I submitted an article for a column I write in Plane & Pilot magazine called “The Route Not Taken.” I’m fond of the piece, probably because I just submitted it and haven’t had the requisite amount of time and distance to re-read it and hate it, and to question what I was thinking and what makes me think I have the chops to be writing articles in magazines anyway.
The idea of the piece is essentially that pilots are often reluctant to divert from their original destinations because certain elements of their personality that may be strengths also work against them. Their dogged goal-directedness, for example, may contribute to a diminished psychological flexibility—perhaps the main ingredient required to make the important decision whether or not to divert from their original destinations or route. Diversions, by the way, are an essential part of keeping pilots and their passengers safe from potentially hazardous weather, bumping into other airplanes, or being escorted by an F-16 or two and forced to land at a military base to be greeted by uniformed machine-gun toting patriotic Americans taught not to smile even when pointing a gun at an unarmed, gray-bearded and balding man exiting a wimpy airplane, perhaps alone or perhaps with a miniature poodle left in the cockpit because he couldn’t carry him out of the airplane at the same time that his hands were reaching for the sky.
In writing the article, I couldn’t help but think about a few diversions in my own life, although I decided not to mention them because of space limitations and because they weren’t specific to aviation.
It was the summer between the second and third year of college, and I saw an ad for a researcher position at Learning Magazine in Palo Alto. The researcher was the one who read articles and wrote summaries for the staff writers, and it was a step above the mailroom on the path to becoming a writer. I interviewed well, but didn’t get the job. When I told my housemate, who knew how badly I wanted the job and also happened to be a fearless, only child, he asked my permission to call the editor himself and find out why I didn’t get hired. I reluctantly gave in, and sure enough Jason was able to coax the editor to reveal “off the record” that although I was the most qualified and possibly most talented of the three finalists, I was the wrong gender. The magazine staff was almost entirely male, and they were being pressured from management to even things out. Jason was angry, but being rather feminist even in those days, I wasn’t, and even felt somewhat satisfied that I had lost the job for a good cause.

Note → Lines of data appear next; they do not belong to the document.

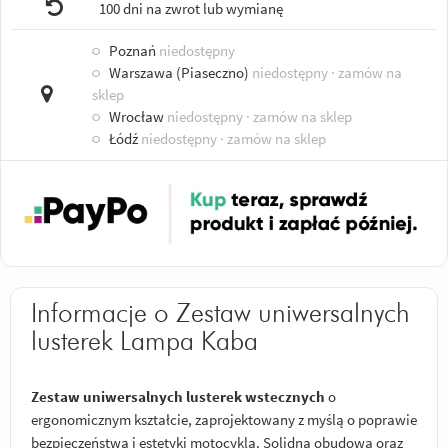
100 dni na zwrot lub wymianę
○
Poznań
niedostępny
○
Warszawa (Piaseczno)
niedostępny
· zamów na
sklep
○
Wrocław
niedostępny
· zamów na sklep
○
Łódź
niedostępny
· zamów na sklep
Informacje o Zestaw uniwersalnych
lusterek Lampa Kaba
Zestaw uniwersalnych lusterek wstecznych
o
ergonomicznym kształcie, zaprojektowany z myślą o poprawie
bezpieczeństwa i estetyki motocykla. Solidna obudowa oraz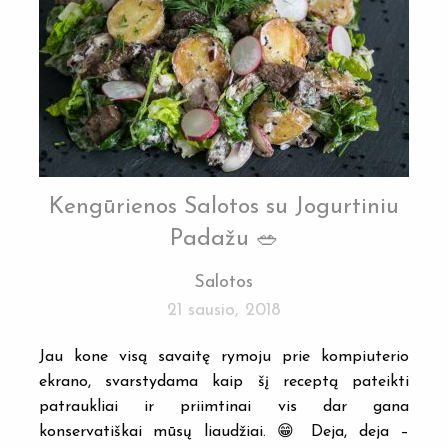
Kengūrienos Salotos su Jogurtiniu
Padažu 🥗
Salotos
21 sausio, 2018
Jau kone visą savaitę rymoju prie kompiuterio
ekrano, svarstydama kaip šį receptą pateikti
patraukliai ir priimtinai vis dar gana
konservatiškai mūsų liaudžiai. 😁 Deja, deja –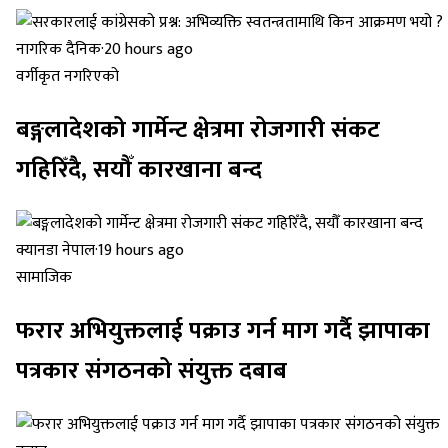
नागरिक दैनिक
·
20 hours ago
वर्गीकृत नगरिएको
बङ्गलादेशको गार्मेन्ट क्षेत्रमा रोजगारी संकट
गहिरिँदै, सयौँ कारखाना बन्द
क्यानडा नेपाल
·
19 hours ago
सामाजिक
फरार अभियुक्तलाई पक्राउ गर्न माग गर्दै झापाका
पत्रकार संगठनको संयुक्त दबाब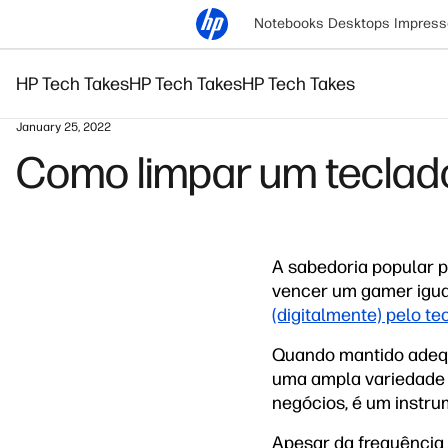
Notebooks
Desktops
Impress
HP Tech Takes
HP Tech Takes
HP Tech Takes
January 25, 2022
Como limpar um tecla
A sabedoria popular 
vencer um gamer igua
(digitalmente) pelo t
Quando mantido adequ
uma ampla variedade d
negócios, é um instru
Apesar da frequência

But I have often thought that, had I been able to score a paycheck for writing, which was my first love, I would never have gone on to become a psychologist. It is not that I entirely regret having spent most of my life in a career that has allowed me the privilege of contributing to the relief of suffering one human at a time; my career has been a blessing on multiple levels. Yet I do sometimes regret that my practical fear of not earning enough money to support myself and a potential family —a fear to some extent that was nurtured by my parents’ dogged determination to shrug off their own poverty—prevented me from following my deeper passion.
I also know had I gotten that job at Learning Magazine I have no idea how my life would have turned out. The entire game would have been altered. Every subsequent moment would have been different, never to intersect with the life I actually ended up having. The expenditure of any significant amount of energy on regrets over paths not taken is one of the least productive ways of engaging the past, unless of course we use it as motivation to act in a more courageous way in the moment.
There are, of course, many reasons pilots end up making decisions to forge ahead when doing so may not be the safest thing to do, and each pilot in each circumstance will be motivated differently. While the article in Plane & Pilot began as an article about diversions, it turned into an article about psychological flexibility– a key factor that correlates highly with overall measures of mental health. There is considerable evidence that enhancing one’s own ability to be less rigid is a skill that can be learned. It requires the motivation and determination to do so, but people who already find themselves too rigid to adjust their plans and thinking to the demands of the moment often don’t lack the determination to see things through. It just requires the decision to channel that determination into being more flexible, or, as Yogi Berra was alleged to have said: When you come to a fork in the road, take it!